Read a web commenter who informed the author “I stopped reading after the second subject-verb error.” Is he available for parties?
— daveweigel (@daveweigel) March 5, 2014
Maybe we shouldn't pay pensions to govt retirees who plea the 5th when questioned about their job activities.
— David Burge (@iowahawkblog) March 5, 2014
Just overheard a girl on her phone say "I can't. I'm crazy busy today." Our eyes met and she knew that I knew she isn't crazy busy today.
— Ted Alexandro (@tedalexandro) March 5, 2014
He died doing what he loved, flicking the ears of Russian mobsters and asking if he was pronouncing their names correctly.

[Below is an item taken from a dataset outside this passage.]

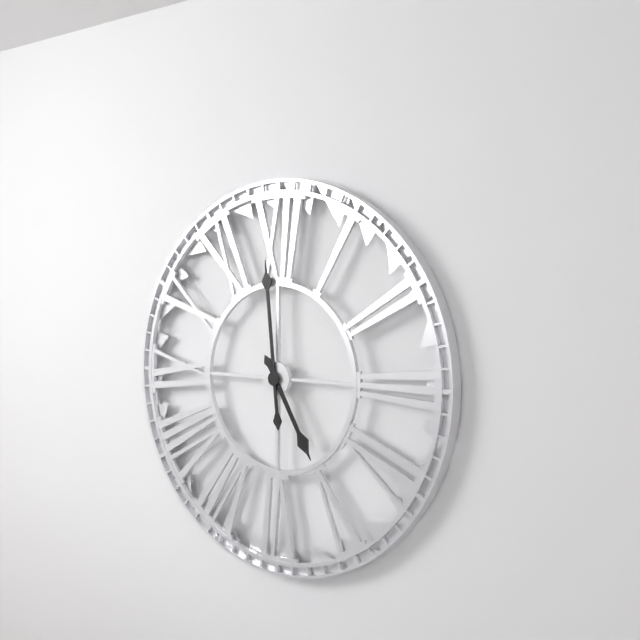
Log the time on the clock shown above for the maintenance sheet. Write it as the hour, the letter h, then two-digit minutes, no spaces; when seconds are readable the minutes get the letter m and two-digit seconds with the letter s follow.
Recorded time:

— Sixth Form Poet (@sixthformpoet) March 5, 2014
Aint no party like a west coast party because any other party wouldnt be on the west coast so geographically speaking this statement is true
— Michael (@Home_Halfway) March 5, 2014
Girls in white dresses with blue satin sashes
Snowflakes that stay on my nose & eyelashes
Silver white winters that melt into springs
Boobs
— Shari VanderWerf (@shariv67) March 5, 2014
Replace the SAT with the Kobayashi Maru!
— Jonah Goldberg (@JonahNRO) March 5, 2014
Salon is like a conservative fantasy of an idiotic left-wing site
— John Podhoretz (@jpodhoretz) March 5, 2014
Scariest thing about the latest 0bama polls is that 39% of the people out there think he's doing a good job. Of what? Writing them checks?
— Neal Boortz (@Talkmaster) March 5, 2014
Is Obama's strategy to make the Republicans seem ineffectual by doing a far better job at stopping Obamacare than they can?
— Popehat (@Popehat) March 6, 2014

The twitter “My Favorite Things” lyric switcher is a WOMAN?
Now that’s just wrong.
“Salon is like a conservative fantasy of an idiotic left-wing site”
Ironically, this tweet has just been posted on a blog that’s a liberal fantasy of a crazed-jingoist-cowboy right-wing site.
Sorry. I stopped reading after “Boobs.”